Skin changes occur at birth, manifested as dry skin, small pieces or extensive erythema and scales, easily misdiagnosed as ichthyosis-like erythroderma, some patients may have hand and finger bullae, palmar skin thickening, erythema scales It can be gradually improved. Some patients may have pigmentation spots similar to ink stains. If the patient has more symptoms, he often dies in infancy. The most characteristic skin changes in surviving children are follicular skin atrophy, which is most prominent in the limbs. Thick, and irregular pseudo-alopecia areata.

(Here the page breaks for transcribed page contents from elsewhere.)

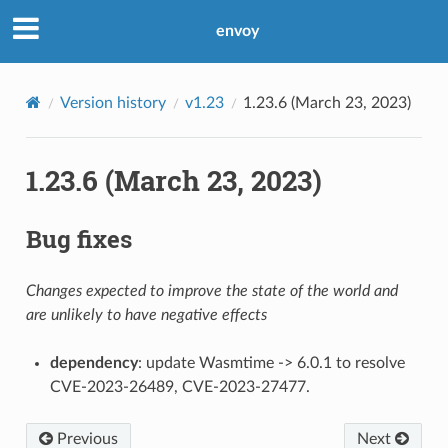
envoy
Version history
v1.23
1.23.6 (March 23, 2023)
1.23.6 (March 23, 2023)
Bug fixes
Changes expected to improve the state of the world and
are unlikely to have negative effects
dependency
: update Wasmtime -> 6.0.1 to resolve
CVE-2023-26489, CVE-2023-27477.
Previous
Next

Often born still or die within 1 week of birth. Infection is often the cause of death. In a few long-term survival cases, it is characterized by: 1 joint stiffness and flexion deformity, especially knee and elbow joints, due to joint capsule fibrosis. 2 bilateral congenital cataracts. 3 short-limb pygmy, the proximal limbs of the limbs are shorter than the distal side, and the lesions are enlarged. 4 skin thickening and hair loss. 5 flat face and nose beam depression. 6 mental retardation, sometimes stunted.
Examine
Examination of epiphyseal dysplasia
Bone X-ray examination
It can be seen that the hyaline cartilage of the epiphysis has a punctate calcification and disappears into childhood.
X-ray performance
Characteristically visible, opaque, dispersed or aggregated, increased density spots with clear boundaries, ranging in size from a few millimeters to large lumps, occupying the site of the epiphyseal cartilage. These spots appear earlier than the normal ossification center. At the lower end of the humerus, the upper end of the femur is more obvious. The humerus can be completely replaced by opaque spots. The long bones are shortened and hypertrophied. The femur and tibia are more obvious. The bone ends are flat and the sacral line is irregular. The flat bones and vertebral bodies performed similarly, and calcification was also observed in the nasal septum, trachea, and laryngeal cartilage, resulting in stenosis of the throat. As the age increases, the scattered spots will gradually merge, and the lesions of the epiphysis will also improve.
Diagnosis
Diagnosis and differentiation of epiphyseal dysplasia
diagnosis
Skeletal X-ray examination is helpful for diagnosis. For older patients, the disease should be diagnosed based on other defects associated with it.
Differential diagnosis
Attention is distinguished from multiple osteophyte dysplasia. After the disease is 4 to 5 years old, in addition to the calcification of the epiphysis, there are joint pains mainly in the hip and knee joints, no special appearance and cataract.
The material in this site is intended to be of general informational use and is not intended to constitute medical advice, probable diagnosis, or recommended treatments.